Author's Conclusions

  • The concurrent addition of single agent cisplatin chemotherapy to post-operative radiation therapy (without any subsequent adjuvant chemotherapy) did not significantly reduce the overall incidence of local-regional recurrences.
  • It did reduce local-regional recurrences as the first evidence of treatment failure as well as distant recurrences.
  • The experimental arm was associated with more severe toxicity as well as treatment related mortality.
  • Unfortunately, neither the actuarial disease-free survival nor the overall survival was significantly improved by the chemotherapy.
  • The findings also suggest that three-year follow-up may be adequate to assess the ultimate rate of local-regional recurrence when concurrent chemotherapy and radiation therapy are used post-operatively.

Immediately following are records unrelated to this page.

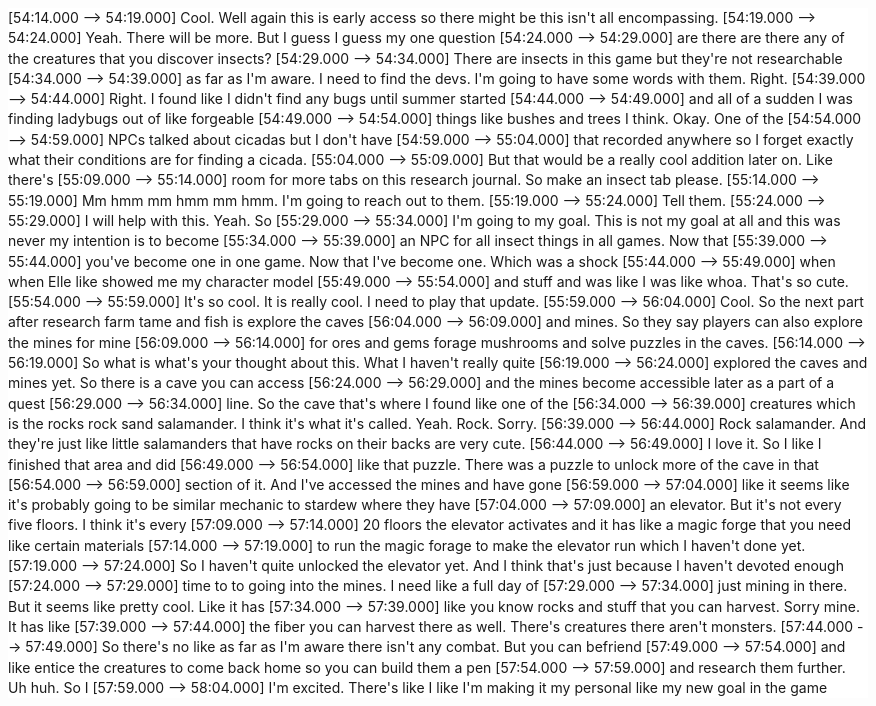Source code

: [54:14.000 --> 54:19.000]  Cool. Well again this is early access so there might be this isn't all encompassing.
[54:19.000 --> 54:24.000]  Yeah. There will be more. But I guess I guess my one question
[54:24.000 --> 54:29.000]  are there are there any of the creatures that you discover insects?
[54:29.000 --> 54:34.000]  There are insects in this game but they're not researchable
[54:34.000 --> 54:39.000]  as far as I'm aware. I need to find the devs. I'm going to have some words with them. Right.
[54:39.000 --> 54:44.000]  Right. I found like I didn't find any bugs until summer started
[54:44.000 --> 54:49.000]  and all of a sudden I was finding ladybugs out of like forgeable
[54:49.000 --> 54:54.000]  things like bushes and trees I think. Okay. One of the
[54:54.000 --> 54:59.000]  NPCs talked about cicadas but I don't have
[54:59.000 --> 55:04.000]  that recorded anywhere so I forget exactly what their conditions are for finding a cicada.
[55:04.000 --> 55:09.000]  But that would be a really cool addition later on. Like there's
[55:09.000 --> 55:14.000]  room for more tabs on this research journal. So make an insect tab please.
[55:14.000 --> 55:19.000]  Mm hmm mm hmm mm hmm. I'm going to reach out to them.
[55:19.000 --> 55:24.000]  Tell them.
[55:24.000 --> 55:29.000]  I will help with this. Yeah. So
[55:29.000 --> 55:34.000]  I'm going to my goal. This is not my goal at all and this was never my intention is to become
[55:34.000 --> 55:39.000]  an NPC for all insect things in all games. Now that
[55:39.000 --> 55:44.000]  you've become one in one game. Now that I've become one. Which was a shock
[55:44.000 --> 55:49.000]  when when Elle like showed me my character model
[55:49.000 --> 55:54.000]  and stuff and was like I was like whoa. That's so cute.
[55:54.000 --> 55:59.000]  It's so cool. It is really cool. I need to play that update.
[55:59.000 --> 56:04.000]  Cool. So the next part after research farm tame and fish is explore the caves
[56:04.000 --> 56:09.000]  and mines. So they say players can also explore the mines for mine
[56:09.000 --> 56:14.000]  for ores and gems forage mushrooms and solve puzzles in the caves.
[56:14.000 --> 56:19.000]  So what is what's your thought about this. What I haven't really quite
[56:19.000 --> 56:24.000]  explored the caves and mines yet. So there is a cave you can access
[56:24.000 --> 56:29.000]  and the mines become accessible later as a part of a quest
[56:29.000 --> 56:34.000]  line. So the cave that's where I found like one of the
[56:34.000 --> 56:39.000]  creatures which is the rocks rock sand salamander. I think it's what it's called. Yeah. Rock. Sorry.
[56:39.000 --> 56:44.000]  Rock salamander. And they're just like little salamanders that have rocks on their backs are very cute.
[56:44.000 --> 56:49.000]  I love it. So I like I finished that area and did
[56:49.000 --> 56:54.000]  like that puzzle. There was a puzzle to unlock more of the cave in that
[56:54.000 --> 56:59.000]  section of it. And I've accessed the mines and have gone
[56:59.000 --> 57:04.000]  like it seems like it's probably going to be similar mechanic to stardew where they have
[57:04.000 --> 57:09.000]  an elevator. But it's not every five floors. I think it's every
[57:09.000 --> 57:14.000]  20 floors the elevator activates and it has like a magic forge that you need like certain materials
[57:14.000 --> 57:19.000]  to run the magic forage to make the elevator run which I haven't done yet.
[57:19.000 --> 57:24.000]  So I haven't quite unlocked the elevator yet. And I think that's just because I haven't devoted enough
[57:24.000 --> 57:29.000]  time to to going into the mines. I need like a full day of
[57:29.000 --> 57:34.000]  just mining in there. But it seems like pretty cool. Like it has
[57:34.000 --> 57:39.000]  like you know rocks and stuff that you can harvest. Sorry mine. It has like
[57:39.000 --> 57:44.000]  the fiber you can harvest there as well. There's creatures there aren't monsters.
[57:44.000 --> 57:49.000]  So there's no like as far as I'm aware there isn't any combat. But you can befriend
[57:49.000 --> 57:54.000]  and like entice the creatures to come back home so you can build them a pen
[57:54.000 --> 57:59.000]  and research them further. Uh huh. So I
[57:59.000 --> 58:04.000]  I'm excited. There's like I like I'm making it my personal like my new goal in the game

Clinical/Scientific Implications

  • The poor outcome in this patient population and the contrast between the results of this negative trial and the results of a recent EORTC trial evaluating a similar therapeutic approach fuel the interest in adding chemotherapy to adjuvant radiotherapy.
  • Differences between the two trials that could have influenced the diverging results included: 1. more positive margins of resection in the EORTC trial 2. less oropharyngeal cancers in the EORTC trial 3. Longer time required to deliver the radiotherapy in the EORTC trial
  • Among the questions that remain unanswered are:
  • Is the benefit seen in the EORTC trial just the result of a compensation for poor surgery?
  • Is the RTOG study at a disadvantage because of higher proportion of relatively better prognosis patients (more oropharyngeal cancers)?
  • Was the adjuvant RT alone arm in the RTOG trial better that expected? If so, was it because RT was delivered over a shorter time?
  • Only 61% completed chemotherapy as planned in the RTOG trial. Also, there was a marked increase in severe toxicity and treatment related deaths in the chemotherapy arm of the RTOG trial. Is there a safer way to integrate these? modalities in the adjuvant setting?
  • At this time, the addition of chemotherapy to radiation therapy should still only be done as part of a clinical trial in the post-operative setting. The toxicity of this combined approach is significant while the results do not appear to be improved in patients treated in this trial.